A PROPOSTA DA GESTALT-TERAPIA COM CRIANÇAS
A criança sob a
ótica da Gestalt-terapia é vista como uma totalidade singular, que se
desenvolve através da relação ativa e sucessiva com as forças do campo do qual
é parte integrante e só pode ser entendida a partir desse contexto de forças
que se intercruzam e interagem, o que significa considerar uma inevitável
vinculação entre fatores emocionais, cognitivos, orgânicos, comportamentais,
sociais, históricos e culturais.
Ao longo de seu
desenvolvimento, apesar de a criança ser a todo instante influenciada e
modificada, ela também detém a possibilidade de influenciar e transformar seu
meio com a finalidade de torná-lo assimilável, caracterizando assim, o
desenvolvimento como um processo ininterrupto de interação com o mundo.
É nessa interação
que o ser humano, com suas potencialidades, se diferencia, se desenvolve e se
torna uma pessoa com características próprias. Assim, a relação estabelecida
com o mundo não se caracteriza pela passividade, mas pela possibilidade –
guardada as devidas proporções determinadas pelos recursos maturacionais da
criança por um lado e pela permissividade do meio, por outro lado – de ação e
transformação do meio com a finalidade de adaptar-se da melhor forma possível
as circunstâncias, o que denominamos de ajustamento criativo.
Dessa forma,
concluímos que, dentro de uma perspectiva gestáltica, o desenvolvimento do ser
humano é um processo contínuo de ajustamentos criativos, o que significa que
estamos em constante transformação e a cada momento nos apresentamos com uma
configuração única, com infinitas possibilidades de novas reconfigurações e
assim por diante de forma ininterrupta até o final da vida.
Com essa visão de
ser humano, o que vamos denominar infância é na verdade, um determinado período
desse desenvolvimento que nunca termina, onde o ritmo das aquisições e
transformações é mais acelerado, fazendo desse período palco de constantes
desafios e inúmeros ajustamentos criativos.
É importante
ressaltar que a criança não é vista como um ser inacabado, imaturo ou
imperfeito em contraposição a um individuo adulto maduro, desenvolvido,
acabado.
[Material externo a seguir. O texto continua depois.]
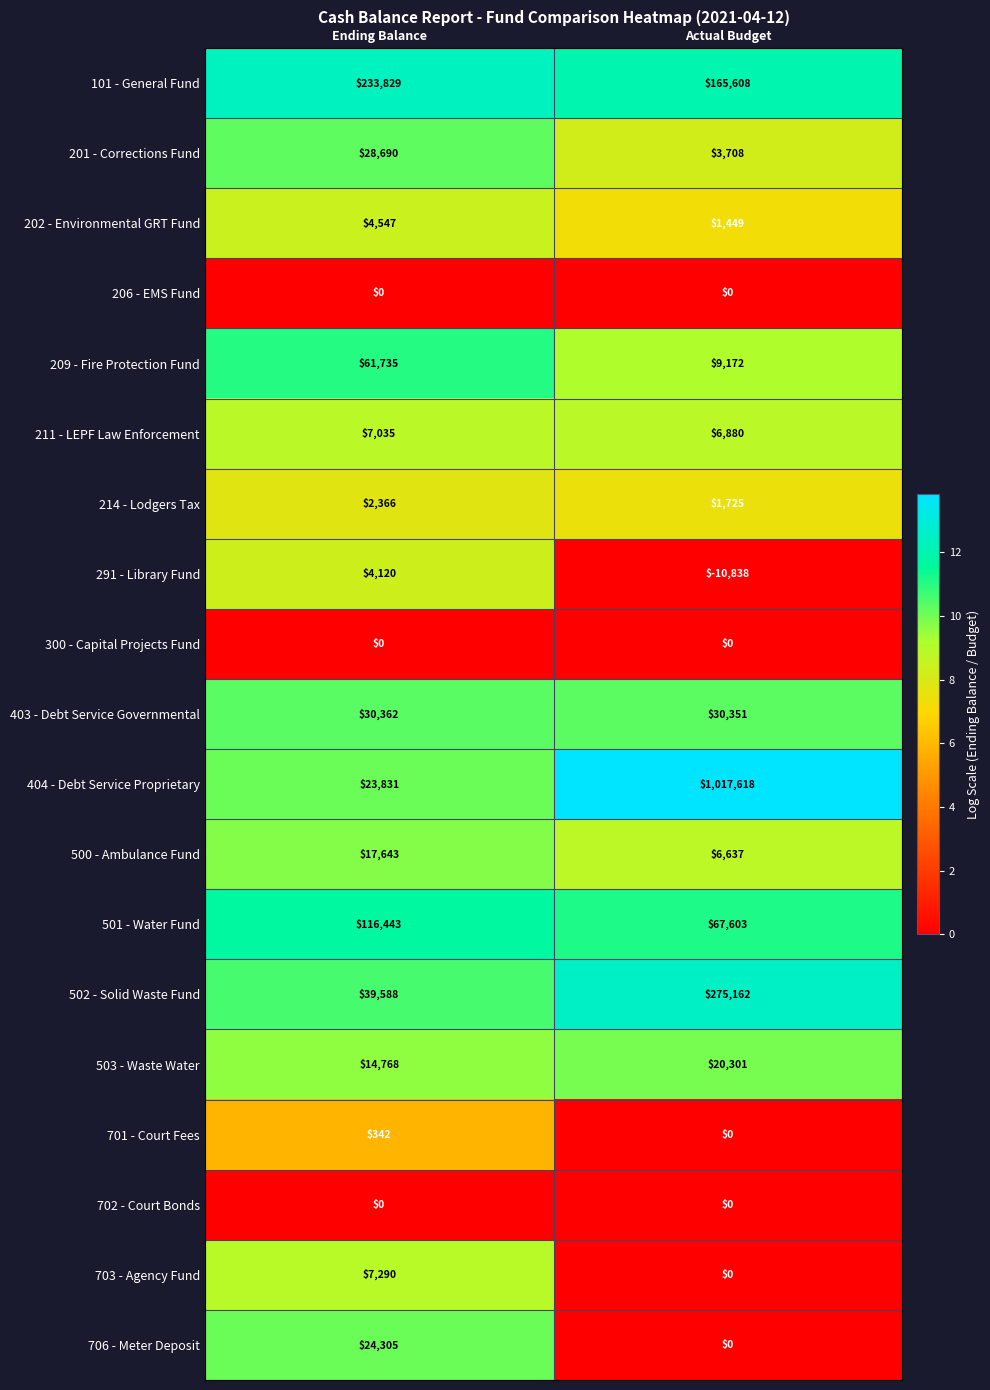

Which series changed the most between Ending Balance and Actual Budget?

404 - Debt Service Proprietary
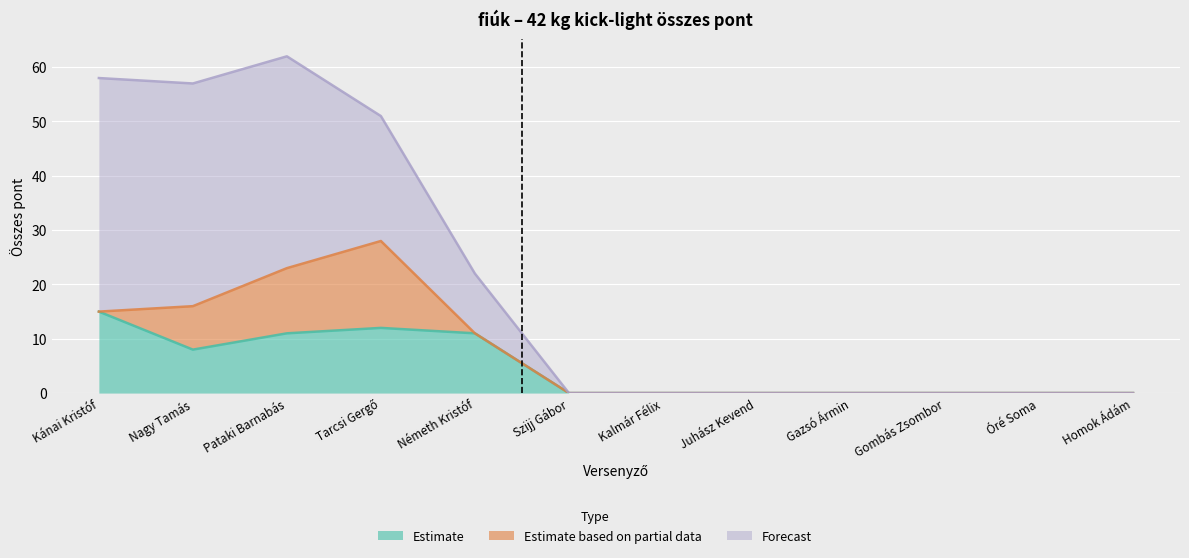

Reading left to right, list all the values displayed in this chart.

Estimate: Kánai Kristóf=15	Nagy Tamás=8	Pataki Barnabás=11	Tarcsi Gergő=12	Németh Kristóf=11	Szijj Gábor=0	Kalmár Félix=0	Juhász Kevend=0	Gazsó Ármin=0	Gombás Zsombor=0	Óré Soma=0	Homok Ádám=0
Estimate based on partial data: Kánai Kristóf=0	Nagy Tamás=8	Pataki Barnabás=12	Tarcsi Gergő=16	Németh Kristóf=0	Szijj Gábor=0	Kalmár Félix=0	Juhász Kevend=0	Gazsó Ármin=0	Gombás Zsombor=0	Óré Soma=0	Homok Ádám=0
Forecast: Kánai Kristóf=43	Nagy Tamás=41	Pataki Barnabás=39	Tarcsi Gergő=23	Németh Kristóf=11	Szijj Gábor=0	Kalmár Félix=0	Juhász Kevend=0	Gazsó Ármin=0	Gombás Zsombor=0	Óré Soma=0	Homok Ádám=0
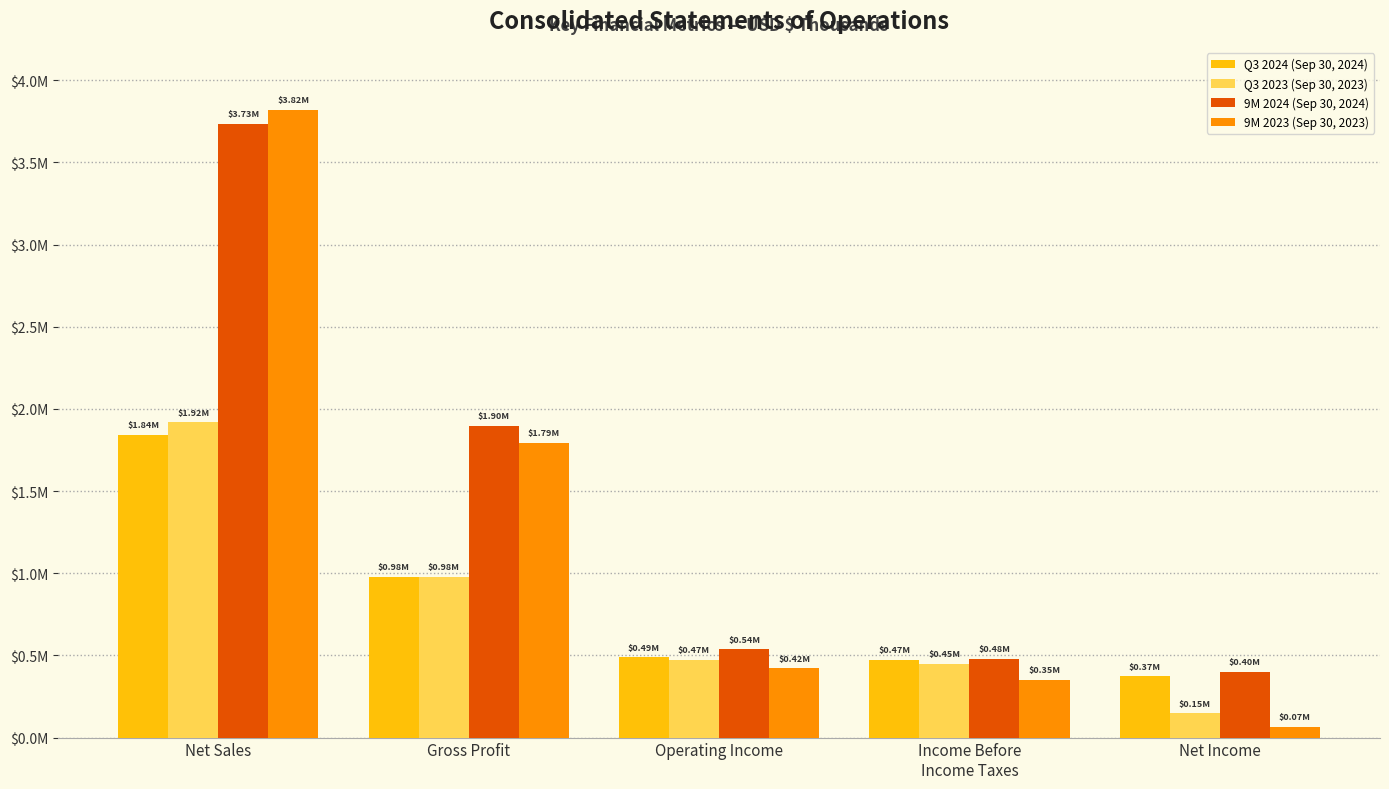

Which series has the largest range (max minus min)?

9M 2023 (Sep 30, 2023)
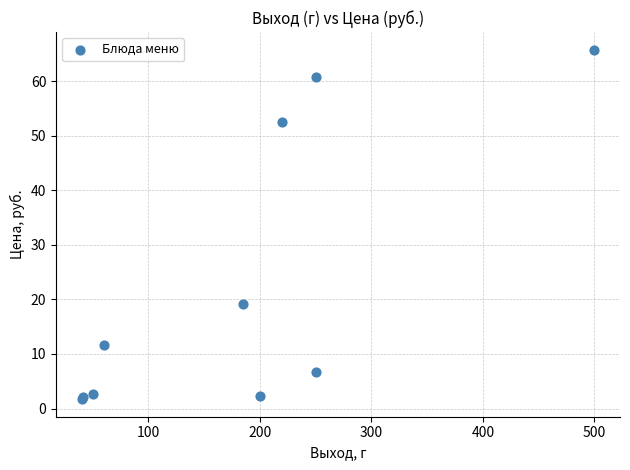

What Y value in the scatter plot is closest to 33?

19.1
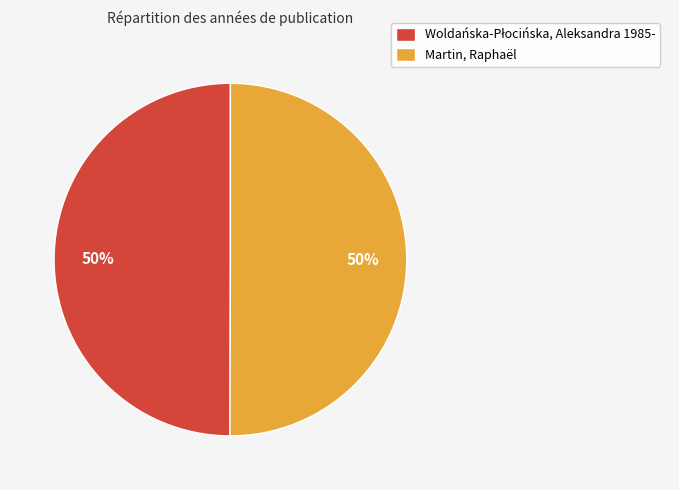

To the nearest percent, what is the average slice percentage?

50%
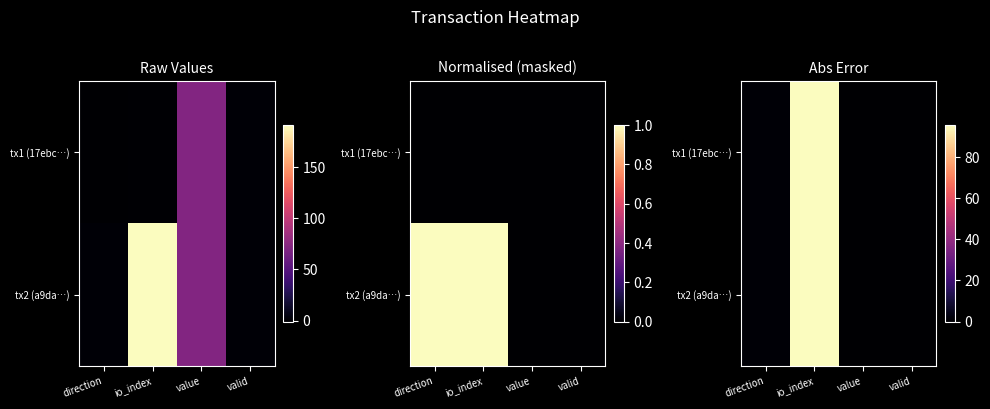

Between direction and io_index, which is larger?

io_index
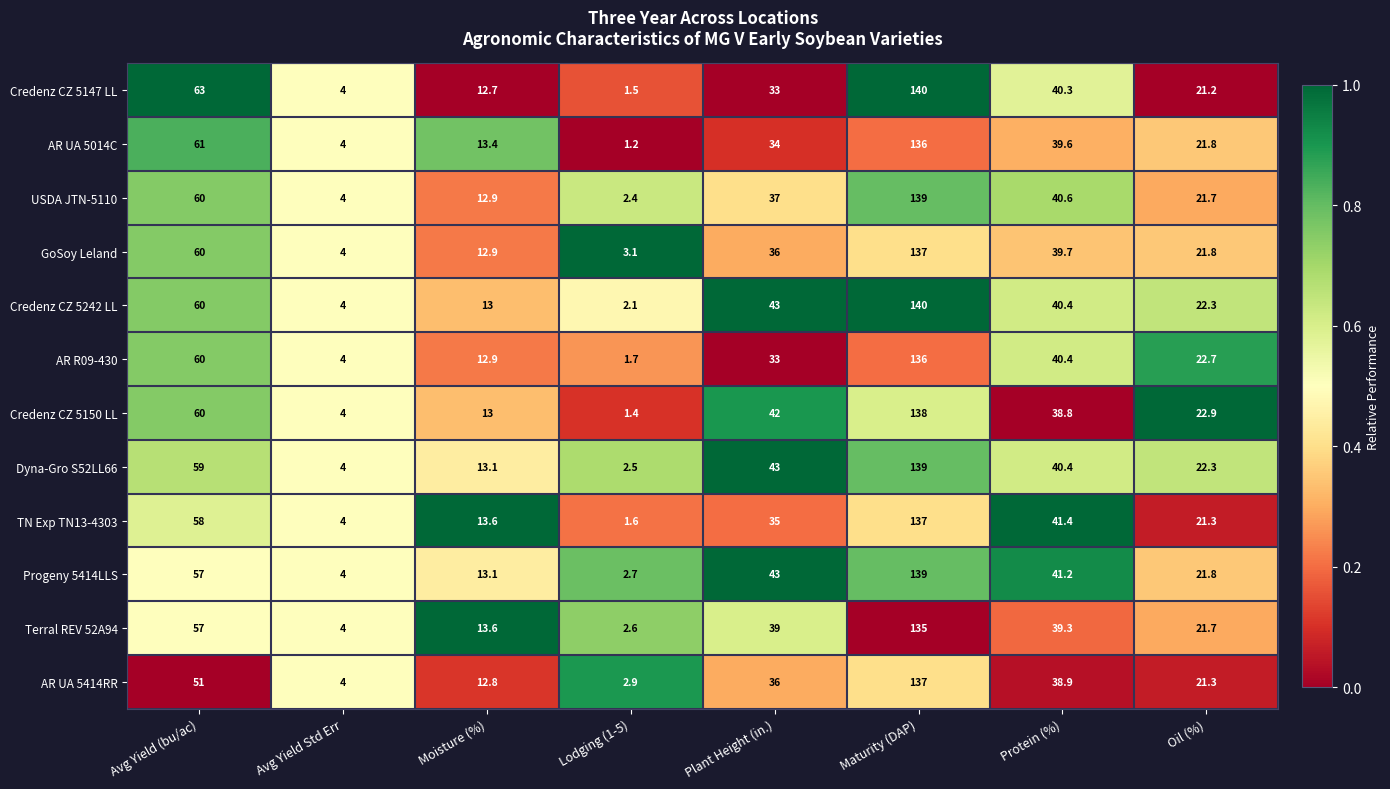

How many categories are shown in the chart?

8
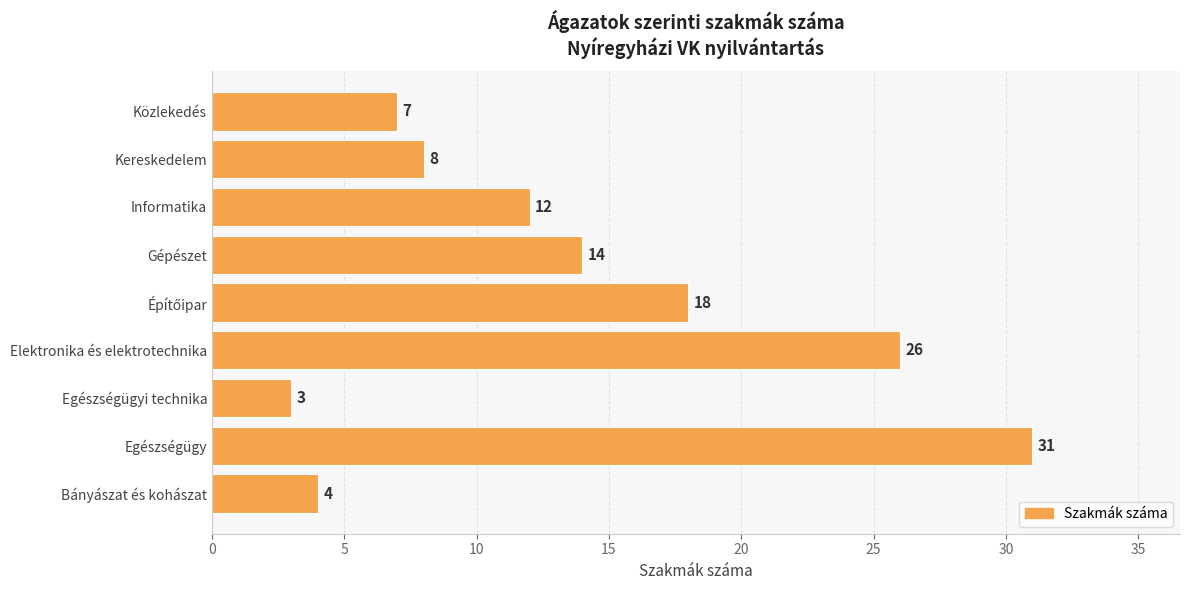

What is the change in value from Egészségügyi technika to Gépészet?

+11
O desenvolvimento humano não é visto como uma história de fases rumo a
um objetivo final, mas como um percurso construído a partir de momentos
singulares sucessivos que são em si acabados e maduros no aqui e agora.
Atuar junto a
essa criança, significa utilizar o arcabouço teórico e técnico da
Gestalt-terapia no sentido de, por um lado, facilitar o pleno desenvolvimento
de seu potencial e, por outro promover as necessárias reconfigurações de
padrões estereotipados e cristalizados que caracterizam o funcionamento não
saudável.
Assinalamos dessa
forma, um caráter não só “curativo” ou de trabalho com aquilo que não se
apresenta saudável, mas também uma perspectiva de prevenção do funcionamento
não saudável através da promoção do funcionamento saudável.
Promover o
funcionamento saudável significa poder encontrar essa criança antes que ela
chegue em nossos consultórios, significa encontra-la nos seus fóruns naturais,
tais como a escola e a comunidade, significa encontrar seus pais, seus
cuidadores, seus médicos e professores. Significa atuar em seu campo promovendo
a informação , a reflexão e a “awareness” de todos que fazem parte dele,
propiciando assim relações mais fluidas e nutritivas.
Tal perspectiva
encontra na própria visão de homem da gestalt-terapia seu fundamento: ao
concebermos o ser humano como um ser contextual, que faz parte de um campo e se
encontra inevitavelmente afetado por ele, acreditamos que ao trabalharmos com e
nesse campo estaremos então proporcionando a possibilidade de emergência de
elementos favoráveis ao desenvolvimento saudável dessa criança.
Ao pensarmos
assim a prática do gestalt-terapeuta com crianças, um campo de possibilidades
se abre diante de nós: o trabalho em escolas, junto às crianças, seus pais e
professores, o trabalho em comunidades junto às crianças, pais e futuros pais,
o trabalho em serviços de saúde junto a gestantes, puérperas e jovens mães, o
trabalho em instituições que abrigam crianças, o trabalho de pesquisa que nos
conduz a novas formas de perceber essa criança e sua relação com o mundo atual,
além do trabalho de psicoterapia que realizamos em nossos consultórios.
Em todo esse
campo de possibilidades encontramos dificuldades, desafios, incertezas e também
inúmeras alegrias e recompensas; levar a Gestalt Terapia para além do
consultório é um compromisso e um desafio nesse momento do meu fazer enquanto
gestalt-terapeuta; questionar, repensar e aperfeiçoar a prática
psicoterapêutica no consultório, partilhando minhas descobertas e experiências,
em cursos, encontros,palestras e aqui no blog, com vocês, é um grande prazer!